» Tasks to complete:
- a) Reproduce the part of the Hack VC fund article that opens with the words containing "Pack has been" and closes with "in seventh paragraph.)".
- b) Answer these questions from the Hack VC fund article.
(i) Which four startups' collapses did Pack call "genuinely traumatic events"?
(ii) What period of the internet did Pack liken the crypto industry to?
(iii) For how long has Pack been involved in crypto investing?

START Extracted text

Pack's new fund arrives with Bitcoin recovering its 75% plunge in 2021-22 but the industry still reeling from several companies going bust. Pack called the collapse of startups like Terraform Labs, Three Arrows Capital, FTX and BlockFi “genuinely traumatic events” for the sector. Hack VC had invested in Terraform and BlockFi, but Pack said he’s ready to move forward.

“There is still a whole industry of nerdy people building things underneath and that didn’t stop after FTX,” he said.

He likened the crypto industry to “the mid-90s equivalent of where the internet was.”

“Which is to say: a lot of users and a lot of things happening, but the experience of using crypto is really poor from an infrastructure perspective,” Pack said in a Bloomberg Television interview. “It's slow, it's insecure, there are hacks happening.'”

Hack VC, which invests in startups as well as crypto tokens, is looking to back projects working on decentralizing the internet, startups developing infrastructure for decentralized finance and companies working in the intersection of crypto and artificial intelligence. Pack said he’s interested in startups that are using blockchain to make it easier and cheaper to gain access to computing power, which is necessary for tasks like training the large language models used in AI.

Access to computing for generative-AI applications “is probably a multitrillion-dollar topic right now,” he said.

Pack has been involved in crypto investing for almost a decade, noting that the industry has transformed quickly — first revolving around bitcoin and then branching out into a variety of tokens and sectors. He expects the rapid change to continue: “I just think we’re very early.”

(Updates with comments from Bloomberg Television interview in seventh paragraph.)

END Extracted text
START Records

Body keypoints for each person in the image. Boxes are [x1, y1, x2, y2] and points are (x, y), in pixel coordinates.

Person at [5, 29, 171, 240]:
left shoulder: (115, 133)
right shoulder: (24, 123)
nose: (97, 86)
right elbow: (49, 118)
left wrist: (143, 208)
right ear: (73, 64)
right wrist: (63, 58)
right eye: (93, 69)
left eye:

END Records

» Task-by-task answers:
- a)
Pack has been involved in crypto investing for almost a decade, noting that the industry has transformed quickly — first revolving around bitcoin and then branching out into a variety of tokens and sectors. He expects the rapid change to continue: “I just think we’re very early.”

(Updates with comments from Bloomberg Television interview in seventh paragraph.)

- b)
(i) Terraform Labs, Three Arrows Capital, FTX and BlockFi.
(ii) The mid-90s.
(iii) Almost a decade.